We note that beyond the two basic methods discussed above, there is also a third option in the case when the processor uses mapping tables and issue-bound operand fetching. This method relies upon shadow mapping tables, which keep track of the actual mappings of the completed instructions. The entries of the shadow tables are set up when instructions complete and are deleted when allocated rename buffers are reclaimed. In the case of misspeculation, the correct state of the mapping table can be restored by loading the content of the shadow table. For example, Cyrix’s M3 makes use of this recovery mechanism.
The second task to be done during misspeculation is to reclaim rename buffers, which are allocated to the faulty instructions.

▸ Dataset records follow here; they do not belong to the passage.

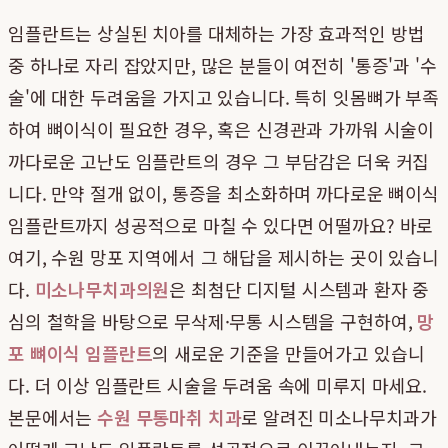
임플란트는 상실된 치아를 대체하는 가장 효과적인 방법
중 하나로 자리 잡았지만, 많은 분들이 여전히 '통증'과 '수
술'에 대한 두려움을 가지고 있습니다. 특히 잇몸뼈가 부족
하여 뼈이식이 필요한 경우, 혹은 신경관과 가까워 시술이
까다로운 고난도 임플란트의 경우 그 부담감은 더욱 커집
니다. 만약 절개 없이, 통증을 최소화하며 까다로운 뼈이식
임플란트까지 성공적으로 마칠 수 있다면 어떨까요? 바로
여기, 수원 망포 지역에서 그 해답을 제시하는 곳이 있습니
다.
미소나무치과의원
은 최첨단 디지털 시스템과 환자 중
심의 철학을 바탕으로 무삭제·무통 시스템을 구현하여,
망
포 뼈이식 임플란트
의 새로운 기준을 만들어가고 있습니
다. 더 이상 임플란트 시술을 두려움 속에 미루지 마세요.
본문에서는
수원 무통마취 치과
로 알려진 미소나무치과가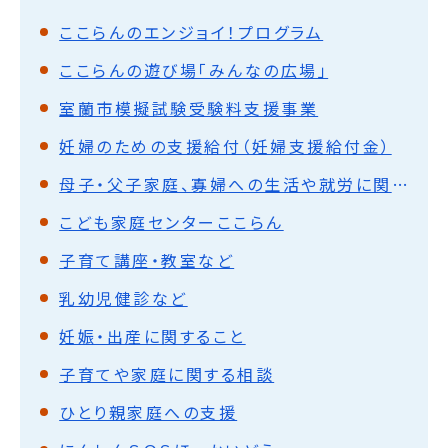
ここらんのエンジョイ！プログラム
ここらんの遊び場「みんなの広場」
室蘭市模擬試験受験料支援事業
妊婦のための支援給付（妊婦支援給付金）
母子・父子家庭、寡婦への生活や就労に関する相談
こども家庭センターここらん
子育て講座・教室など
乳幼児健診など
妊娠・出産に関すること
子育てや家庭に関する相談
ひとり親家庭への支援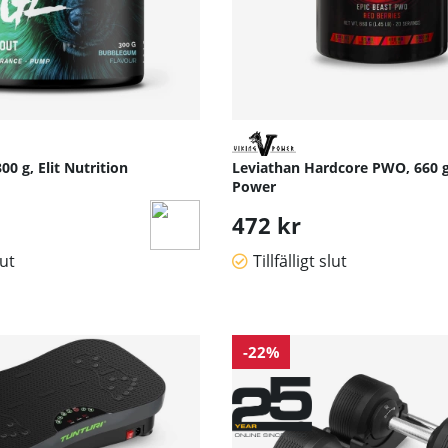
0 g, Elit Nutrition
Leviathan Hardcore PWO, 660 g
Power
472 kr
lut
Tillfälligt slut
-22%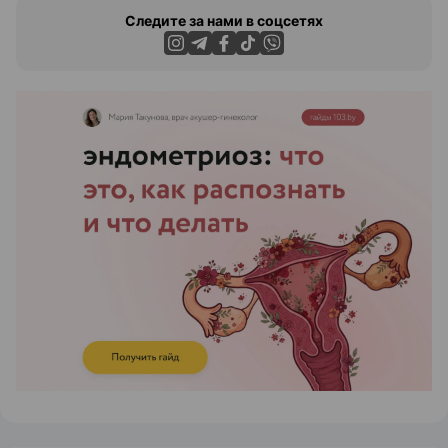
Следите за нами в соцсетях
ЭФФЕКТИВНАЯ РЕКЛАМА НА САЙТЕ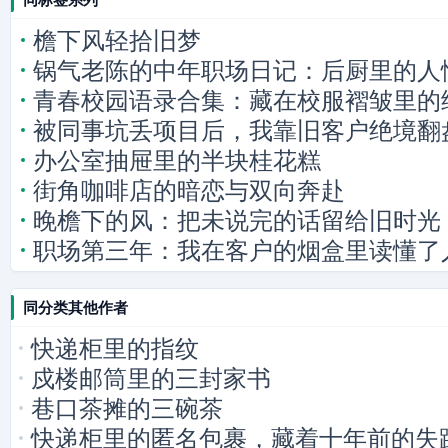
檐下风轻拾旧梦
锅气老陈的中年职场日记：后厨里的人
青春校园语录合集：藏在校服褶皱里的
被同事坑丢项目后，我靠旧客户绝境翻
办公室抽屉里的半块桂花糕
街角咖啡店的暗恋与双向奔赴
晚檐下的风：把未说完的话留给旧时光
职场第三年：我在客户的烟盒里读懂了
同分类其他作者
快递柜里的指纹
戍楼邮筒里的三封家书
巷口茶摊的三碗茶
快递柜里的匿名包裹，藏着十年前的失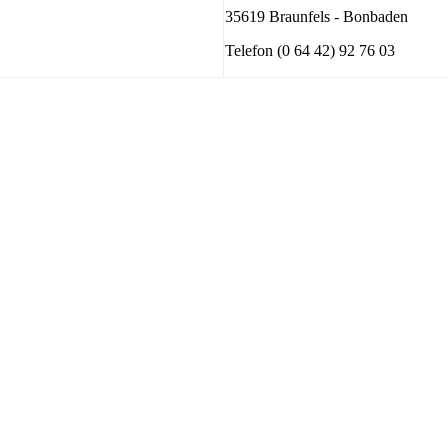
35619 Braunfels - Bonbaden
Telefon (0 64 42) 92 76 03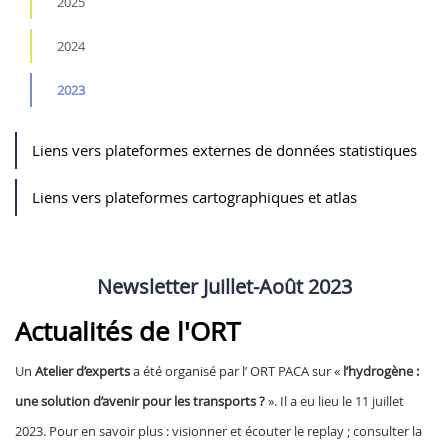
2025
2024
2023
Liens vers plateformes externes de données statistiques
Liens vers plateformes cartographiques et atlas
Newsletter Juillet-Août 2023
Actualités de l'ORT
Un
Atelier d’experts
a été organisé par l’ ORT PACA sur «
l’hydrogène :
une solution d’avenir pour les transports ?
». Il a eu lieu le 11 juillet
2023. Pour en savoir plus : visionner et écouter le replay ; consulter la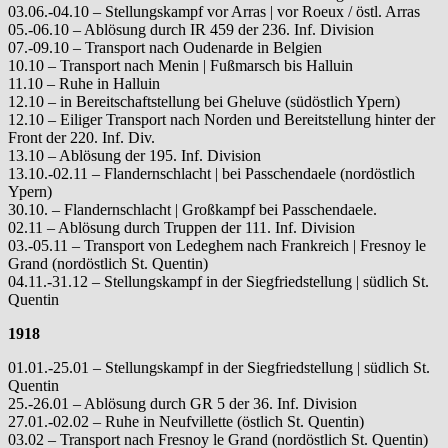
03.06.-04.10 – Stellungskampf vor Arras | vor Roeux / östl. Arras
05.-06.10 – Ablösung durch IR 459 der 236. Inf. Division
07.-09.10 – Transport nach Oudenarde in Belgien
10.10 – Transport nach Menin | Fußmarsch bis Halluin
11.10 – Ruhe in Halluin
12.10 – in Bereitschaftstellung bei Gheluve (südöstlich Ypern)
12.10 – Eiliger Transport nach Norden und Bereitstellung hinter der
Front der 220. Inf. Div.
13.10 – Ablösung der 195. Inf. Division
13.10.-02.11 – Flandernschlacht | bei Passchendaele (nordöstlich
Ypern)
30.10. – Flandernschlacht | Großkampf bei Passchendaele.
02.11 – Ablösung durch Truppen der 111. Inf. Division
03.-05.11 – Transport von Ledeghem nach Frankreich | Fresnoy le
Grand (nordöstlich St. Quentin)
04.11.-31.12 – Stellungskampf in der Siegfriedstellung | südlich St.
Quentin
1918
01.01.-25.01 – Stellungskampf in der Siegfriedstellung | südlich St.
Quentin
25.-26.01 – Ablösung durch GR 5 der 36. Inf. Division
27.01.-02.02 – Ruhe in Neufvillette (östlich St. Quentin)
03.02 – Transport nach Fresnoy le Grand (nordöstlich St. Quentin)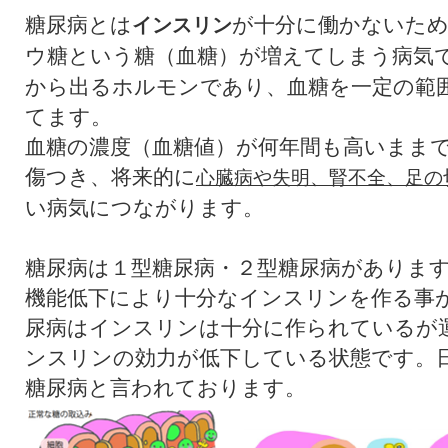
糖尿病とは
が十分に働かないた
インスリン
ウ糖という糖（血糖）が増えてしまう病気
から出るホルモンであり、血糖を一定の範
てます。
血糖の濃度（血糖値）が何年間も高いまま
傷つき、将来的に
心臓病や失明、腎不全、足の
い病気につながります。
糖尿病は１型糖尿病・２型糖尿病がありま
機能低下により十分なインスリンを作る事
尿病はインスリンは十分に作られているが
ンスリンの効力が低下している状態です。
糖尿病と言われております。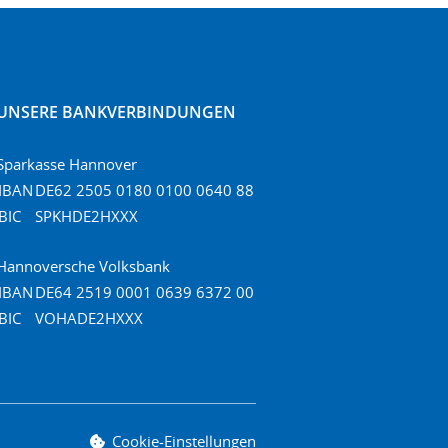
UNSERE BANKVERBINDUNGEN
Sparkasse Hannover
IBAN
DE62 2505 0180 0100 0640 88
BIC
SPKHDE2HXXX
Hannoversche Volksbank
IBAN
DE64 2519 0001 0639 6372 00
BIC
VOHADE2HXXX
Cookie-Einstellungen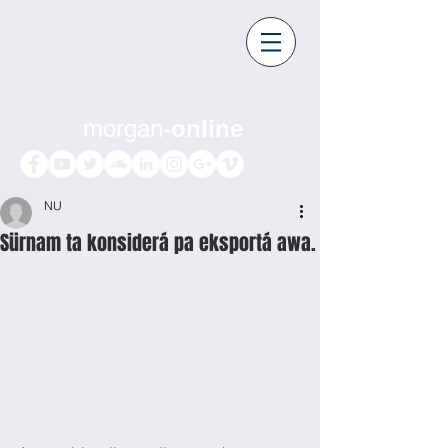
morgan-
online
NU
Sürnam ta konsiderá pa eksportá awa.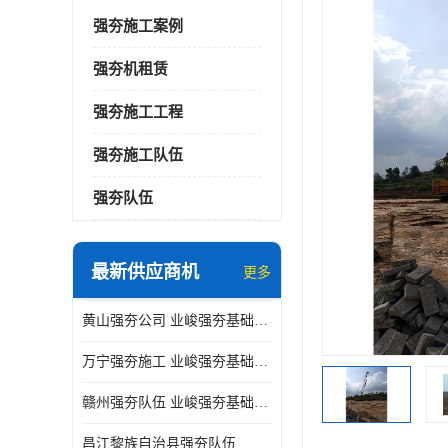
强夯施工案例
强夯机租赁
强夯施工工程
强夯施工队伍
强夯队伍
最新供应商机
更多
黄山强夯公司 业峻强夯基础工程
万宁强夯施工 业峻强夯基础工程
赣州强夯队伍 业峻强夯基础工程
昌江黎族自治县强夯队伍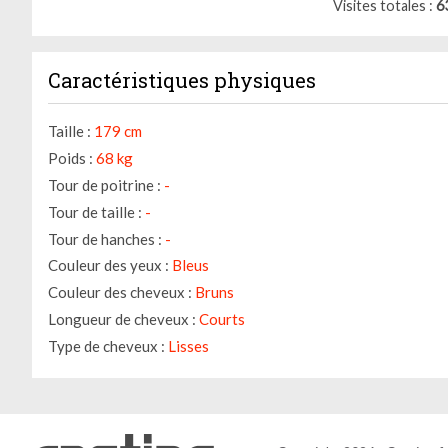
Visites totales
6
Caractéristiques physiques
Taille :
179 cm
Poids :
68 kg
Tour de poitrine :
-
Tour de taille :
-
Tour de hanches :
-
Couleur des yeux :
Bleus
Couleur des cheveux :
Bruns
Longueur de cheveux :
Courts
Type de cheveux :
Lisses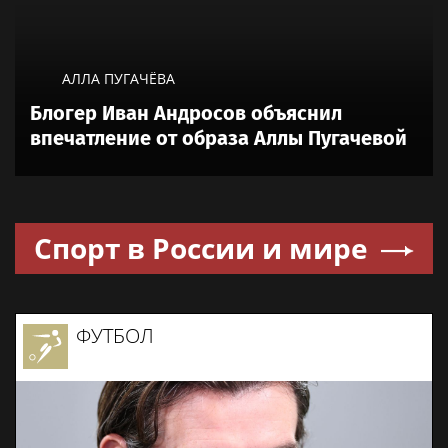
АЛЛА ПУГАЧЁВА
Блогер Иван Андросов объяснил
впечатление от образа Аллы Пугачевой
Спорт в России и мире
ФУТБОЛ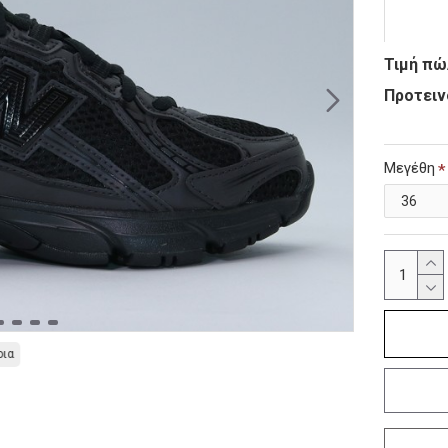
Τιμή πώ
Προτειν
Μεγέθη
οια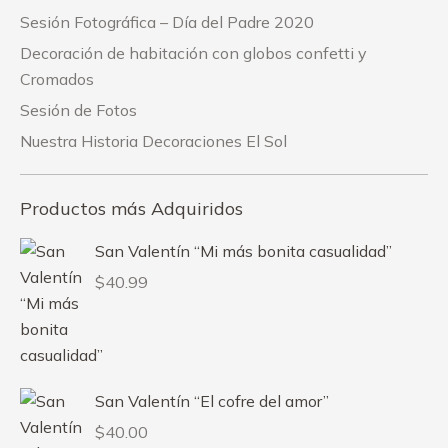
Sesión Fotográfica – Día del Padre 2020
Decoración de habitación con globos confetti y
Cromados
Sesión de Fotos
Nuestra Historia Decoraciones El Sol
Productos más Adquiridos
San Valentín “Mi más bonita casualidad”
$
40.99
San Valentín “El cofre del amor”
$
40.00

This task can easily be performed by changing the state of the rename buffers involved to available, as indicated in Figs. 2.8 and 2.14.
A similar situation to the above described misspeculation arises when exceptions occur. In this case, the exception request must wait until the associated instruction comes to completion to provide precise exceptions [46]. At this time, the processor accepts the exception and cancels all instructions, which have
been dispatched after the failing one. For cancellation of the rename process, the same methods can be used as discussed above. For example, in the event of an exception the R10000 rolls back all younger register mappings made, whereas the PM1 first restores the mapping state to the first checkpoint after the failing instruction in one cycle, and then rolls back the remaining mappings until the failing instruction is reached.